REQUEST:
Within the records, which lines hold the string "width"? Report each one by copying it.

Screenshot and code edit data
________

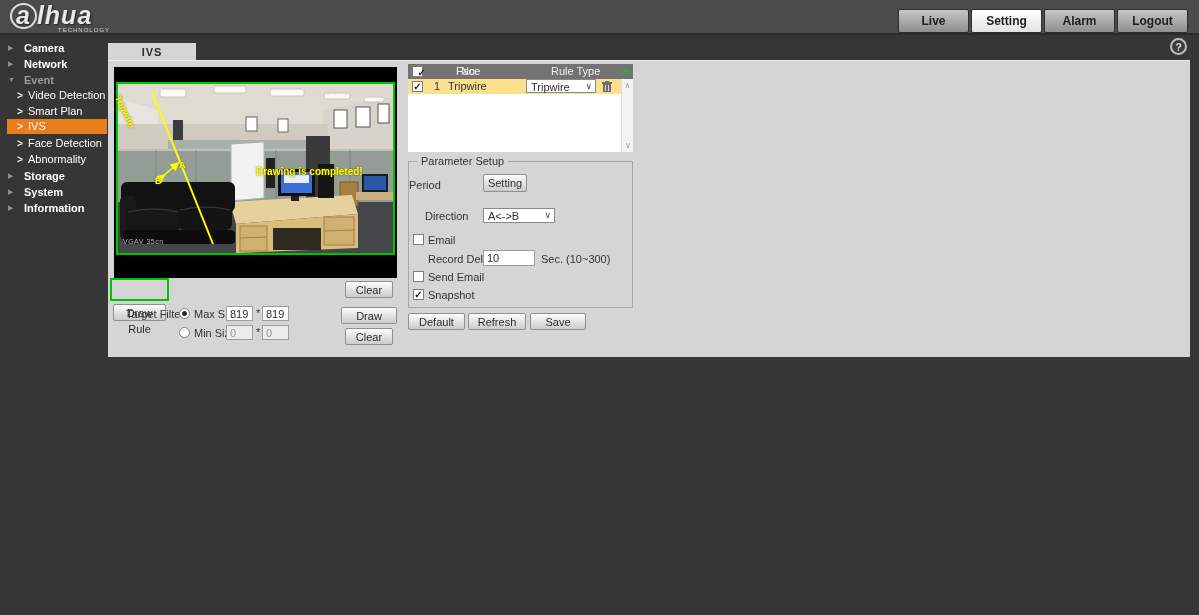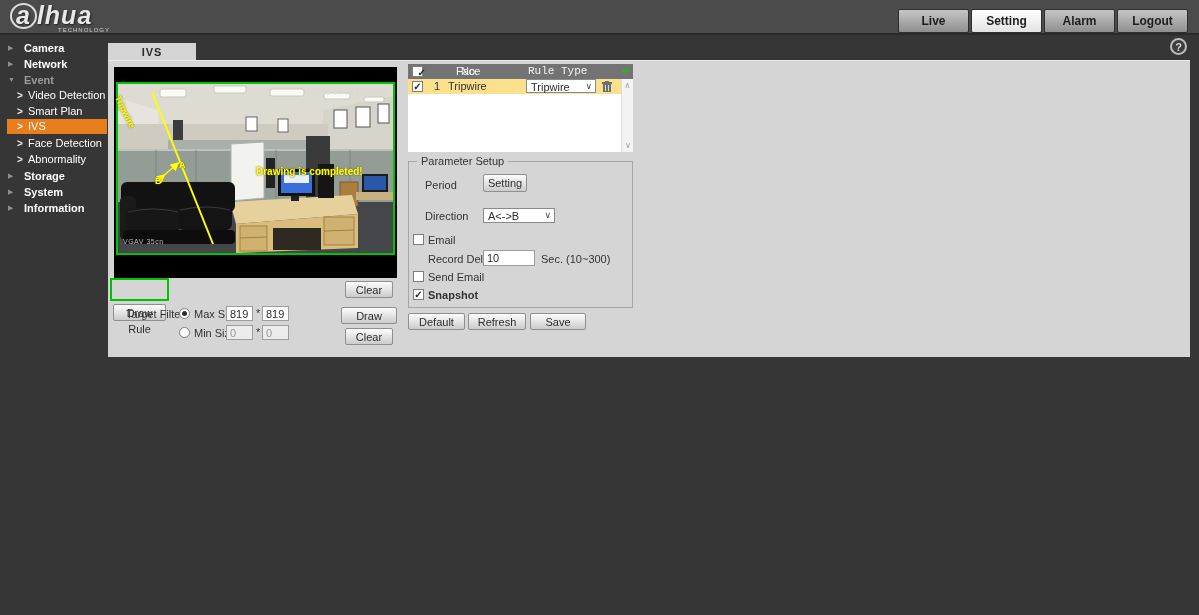--- a/index.html
+++ b/index.html
@@ -237,7 +237,7 @@
         </div>
       <span style="left:23px;margin-left:30px;">No.</span>
       <span style="left:48px;">Face</span>
-      <span style="left:120px;font-family:Liberation Mono, monospace;">Rule Type</span>
+      <span style="left:143px;">Rule Type</span>
       <div class="plus">+</div>
     </div>
     <div class="trow">

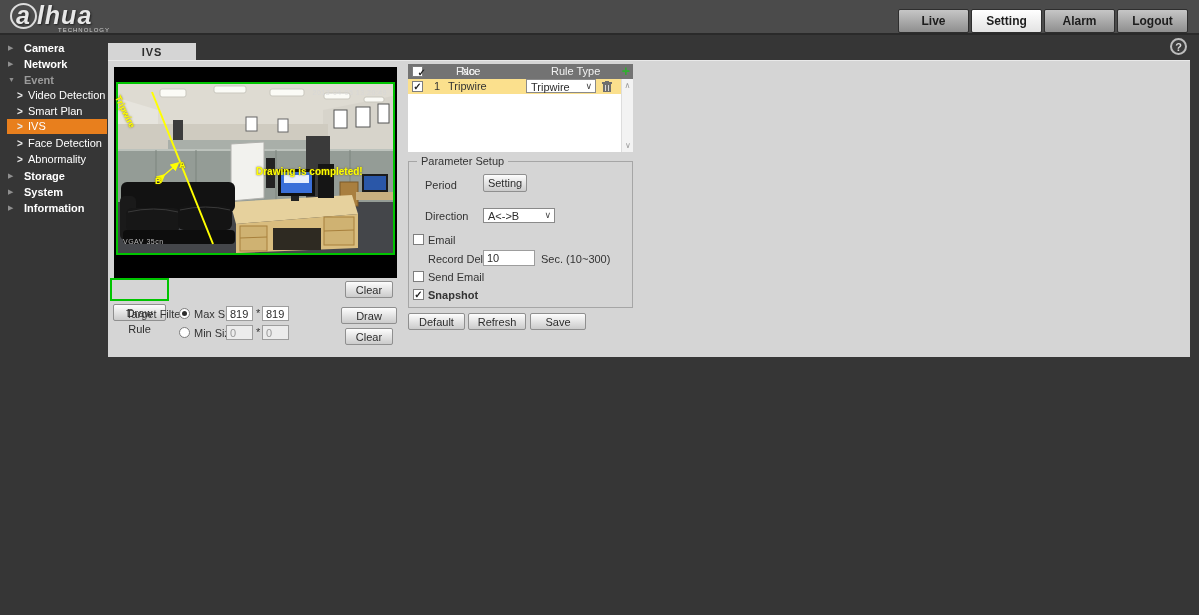--- a/index.html
+++ b/index.html
@@ -266,7 +266,7 @@
 
   <div class="fset">
     <span class="legend">Parameter Setup</span>
-    <div class="lab" style="left:16px; top:17px;">Period</div>
+    <div class="lab" style="left:0; top:17px;">Period</div>
     <div class="btn" style="left:74px; top:12px; width:44px; height:18px; line-height:17px;">Setting</div>
     <div class="lab" style="left:16px; top:48px;">Direction</div>
     <div class="msel" style="left:74px; top:46px; width:72px; height:15px;">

________

SOLUTION:
     <div class="btn" style="left:74px; top:12px; width:44px; height:18px; line-height:17px;">Setting</div>
     <div class="msel" style="left:74px; top:46px; width:72px; height:15px;">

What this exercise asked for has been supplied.